With the ability to edit the human genome comes the power to choose a child's IQ or eye colour. As controversial as it is, the potential advantages of this new technology are much more far-reaching and include the ability to prevent more than 10,000 inherited diseases.
Last week, the media pushed out headlines claiming that designer babies were on the way and that mankind was one step closer to consumer eugenics. The stories were based on results from scientists in the US who had genetically altered human embryos using CRISPR technology.

Editing the human genome brings up questions around the ethics of dictating a child's IQ or eye colour, but the potential advantages of this new technology run much deeper than that.

CRISPR (pronounced crisper) stands for Clustered Regularly Interspaced Short Palindromic Repeat, which refers to the way that short, repeated DNA sequences in the DNA of bacteria are organised. Bacteria have a mechanism they use to defend themselves from viral attacks, which involves taking pieces of DNA from the invading virus and forming new sequences known as CRISPR.

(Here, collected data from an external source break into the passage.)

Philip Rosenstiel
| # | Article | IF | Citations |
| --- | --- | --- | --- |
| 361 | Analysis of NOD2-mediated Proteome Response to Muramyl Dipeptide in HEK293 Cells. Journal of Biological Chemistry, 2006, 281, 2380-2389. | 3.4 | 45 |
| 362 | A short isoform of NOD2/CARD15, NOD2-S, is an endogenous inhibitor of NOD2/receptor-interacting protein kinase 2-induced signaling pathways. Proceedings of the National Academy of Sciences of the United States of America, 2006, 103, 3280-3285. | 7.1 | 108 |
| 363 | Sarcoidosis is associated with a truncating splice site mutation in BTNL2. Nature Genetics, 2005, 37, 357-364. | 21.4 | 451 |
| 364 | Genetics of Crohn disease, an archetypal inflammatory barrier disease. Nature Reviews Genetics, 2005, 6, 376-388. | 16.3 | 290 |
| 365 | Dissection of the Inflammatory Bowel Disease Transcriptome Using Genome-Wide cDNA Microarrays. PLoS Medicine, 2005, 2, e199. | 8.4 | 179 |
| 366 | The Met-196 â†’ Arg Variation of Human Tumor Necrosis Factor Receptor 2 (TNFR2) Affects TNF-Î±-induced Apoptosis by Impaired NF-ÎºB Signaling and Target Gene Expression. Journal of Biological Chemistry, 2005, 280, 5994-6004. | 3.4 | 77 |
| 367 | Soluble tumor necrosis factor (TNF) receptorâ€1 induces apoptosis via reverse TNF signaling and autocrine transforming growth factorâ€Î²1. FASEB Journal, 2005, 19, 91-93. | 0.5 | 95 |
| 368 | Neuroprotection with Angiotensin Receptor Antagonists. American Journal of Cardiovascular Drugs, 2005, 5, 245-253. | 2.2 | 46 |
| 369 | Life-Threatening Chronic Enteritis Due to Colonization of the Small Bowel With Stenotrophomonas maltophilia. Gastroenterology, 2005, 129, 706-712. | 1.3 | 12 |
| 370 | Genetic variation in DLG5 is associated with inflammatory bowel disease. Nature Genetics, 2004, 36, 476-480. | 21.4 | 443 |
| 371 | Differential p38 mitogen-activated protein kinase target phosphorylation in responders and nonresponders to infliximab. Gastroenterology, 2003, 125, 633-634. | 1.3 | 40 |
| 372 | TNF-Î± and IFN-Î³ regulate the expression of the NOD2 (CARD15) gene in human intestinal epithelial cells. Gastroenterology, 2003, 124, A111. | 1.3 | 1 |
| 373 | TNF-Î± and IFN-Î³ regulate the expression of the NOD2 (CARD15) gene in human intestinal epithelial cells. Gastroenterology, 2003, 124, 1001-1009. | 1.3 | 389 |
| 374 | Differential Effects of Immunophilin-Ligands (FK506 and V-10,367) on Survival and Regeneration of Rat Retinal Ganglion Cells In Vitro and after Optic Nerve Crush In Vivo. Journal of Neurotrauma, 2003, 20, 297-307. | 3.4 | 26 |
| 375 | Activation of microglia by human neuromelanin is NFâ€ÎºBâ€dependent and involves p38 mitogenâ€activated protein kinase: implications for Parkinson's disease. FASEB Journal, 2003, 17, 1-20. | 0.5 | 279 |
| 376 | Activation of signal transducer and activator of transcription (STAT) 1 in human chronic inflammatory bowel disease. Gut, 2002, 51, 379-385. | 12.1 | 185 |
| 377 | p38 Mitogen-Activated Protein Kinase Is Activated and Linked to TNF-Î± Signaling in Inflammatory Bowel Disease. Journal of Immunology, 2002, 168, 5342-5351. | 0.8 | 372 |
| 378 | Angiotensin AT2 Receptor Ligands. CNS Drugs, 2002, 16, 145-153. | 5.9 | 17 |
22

Scientists have been able to take this bacterial defence mechanism and use it as a gene-editing tool in animal cells, where it finds and repairs DNA mutations within an individual cell.


It's hard to overstate the importance of the achievement that this embryo research makes to the scientific community. Their study isn't about making designer babies, but about how, for the first time, science could be used to repair dangerous heart disease mutations in human embryos. This ability for humans to take control of their genetic destiny could not only transform the lives of individuals, but also help to eradicate devastating diseases by preventing them being passed on to future generations.

Of course, it's controversial, and today many countries prohibit the creation of genetically altered humans, even if the treatment would prolong their life and reduce their suffering.

There are fears that eradicating certain mutations now could put the human species at risk in the long run by changing our DNA forever, making us more genetically homogeneous and less resistant as a population to other diseases in the future.

Like it or not, human trials of CRISPR technology have already started, most of them in China, bringing up discussions around how future scientific progress may not be determined by a country's scientific ability but by the legislation that the country has in place.

With our strict GMO rules, questions around where New Zealand is prepared to draw the line in the rapidly advancing gene editing field need to be asked, as well as how quickly our laws can adapt as the technology develops.

As controversial as it is, this new research has the potential to prevent more than 10,000 inherited diseases, including cystic fibrosis, Huntington's disease and BRCA gene-linked breast cancer, which affects millions of people every day.

Gene editing using CRISPR is also making advances in many other areas of science. This year alone, US researchers successfully used CRISPR to completely extract HIV from three different animal models eliminating any further infection from the virus.

It was also used to prompt antibiotic resistant superbugs to self-destruct by attacking their own DNA, creating new opportunities to combat deadly bacteria like MRSA. The technique has shown promise in cancer research as well, with it being used to remove the Tudor-SN protein found in abundance in cancer cells. So far the removal of this protein has resulted in slowing the growth of cancerous cells, potentially helping to boost the effectiveness of standard chemotherapy-based therapies.


For billions of years, life on Earth has been shaped by the slow and incremental process of evolution by doing things the old fashioned way. Now we have the potential to rapidly change evolution as we know it while still fighting over what the long term consequences of this new treatment could be.